此事瞒着小夫人也是无奈为之,若是小夫人知道,必定会被荀衢看出来。无奈众人才瞒着。
“哦。”江之晏说不上来心里什么滋味,就是酸酸的跟针扎似的不舒服。
其实明白夫君为何瞒着自己,他笨没办法如熄墨和醒花演的那般好,可理解归理解,还是很难过啊。
“夫人是不是觉得为夫不好,一直瞒着你。”容晨小心试探,小夫人肯定不好受。
江之晏没回答,只是摇摇头,随即低头喝汤。
“夫人。”
现在的江之晏不愿搭理任何人,他知道自己是生容晨的气。这场气或许明日就消,或许需要过几日。

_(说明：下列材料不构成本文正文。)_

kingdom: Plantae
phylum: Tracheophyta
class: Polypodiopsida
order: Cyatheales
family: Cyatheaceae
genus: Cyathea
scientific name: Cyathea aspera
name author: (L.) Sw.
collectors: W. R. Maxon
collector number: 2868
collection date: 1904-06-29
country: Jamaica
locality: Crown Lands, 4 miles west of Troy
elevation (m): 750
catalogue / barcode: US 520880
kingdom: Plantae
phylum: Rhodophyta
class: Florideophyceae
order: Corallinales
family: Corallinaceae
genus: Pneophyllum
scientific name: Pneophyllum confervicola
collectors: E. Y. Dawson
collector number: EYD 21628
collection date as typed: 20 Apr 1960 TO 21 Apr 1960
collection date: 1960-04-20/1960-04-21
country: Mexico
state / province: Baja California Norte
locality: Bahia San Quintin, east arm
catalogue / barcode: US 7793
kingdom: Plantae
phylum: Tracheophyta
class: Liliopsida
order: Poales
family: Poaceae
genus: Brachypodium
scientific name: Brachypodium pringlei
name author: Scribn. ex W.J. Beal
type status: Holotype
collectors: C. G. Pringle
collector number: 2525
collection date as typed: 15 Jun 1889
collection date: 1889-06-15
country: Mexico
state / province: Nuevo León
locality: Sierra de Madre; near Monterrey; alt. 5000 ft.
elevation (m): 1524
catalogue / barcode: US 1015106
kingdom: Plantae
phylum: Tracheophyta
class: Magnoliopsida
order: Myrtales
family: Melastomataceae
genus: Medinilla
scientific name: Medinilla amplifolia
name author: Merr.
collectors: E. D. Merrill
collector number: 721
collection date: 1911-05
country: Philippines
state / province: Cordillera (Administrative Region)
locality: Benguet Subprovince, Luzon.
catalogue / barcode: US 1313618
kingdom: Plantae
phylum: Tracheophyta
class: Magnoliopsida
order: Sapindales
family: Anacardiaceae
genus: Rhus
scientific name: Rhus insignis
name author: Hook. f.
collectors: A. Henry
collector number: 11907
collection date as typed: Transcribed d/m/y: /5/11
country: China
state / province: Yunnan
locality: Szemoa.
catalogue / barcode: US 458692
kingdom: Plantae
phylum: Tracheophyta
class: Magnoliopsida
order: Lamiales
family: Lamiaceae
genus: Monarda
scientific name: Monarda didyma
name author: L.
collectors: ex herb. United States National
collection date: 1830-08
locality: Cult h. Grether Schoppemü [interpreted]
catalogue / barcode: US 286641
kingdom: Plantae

“夫人,你莫要生气好不好?”容晨站起身,蹲到夫人跟前。牵起手按在脸上,柔声道,“夫人,你若是生气,打为夫骂为夫都可,只是莫要怄气不理我,还伤了身子。”
“我其实不是很生气,但现在不想说话。”江之晏也不曾将手抽回,就垂眸安静的坐着。
可能要等等,才能让心里的不舒服消下去吧。
“夫人,你真的不想跟为夫说话吗?”
江之晏:“嗯,暂时不想。”
“那暂时是多久?”

容晨觉得,若是小夫人一日不理他都要疯,这暂时又是什么时候!
“不知,可能是明日。”江之晏也说不出个大概,反正至少现在是不想的。
“为夫明白夫人生气是气为夫不与你说,害你白担心。”容晨也没办法,若是这时候逼小夫人,只怕这个暂时还不知要拉到几天。
“为夫都明白,只希望夫人别气坏自己身子。”
“嗯,我知道。”承诺之后,江之晏低下头也不愿和容晨再说什么。
他或许只需要一个人静静待着,等心里那种刺痛和酸酸的感觉消失,他会重新和容晨说话的。
醒花和熄墨面面相觑,彼此也没敢说什么。
用过膳,江之晏觉得吃的有些撑,起身慢慢悠悠的走到亭子里坐下。已经开春但还是有些冷。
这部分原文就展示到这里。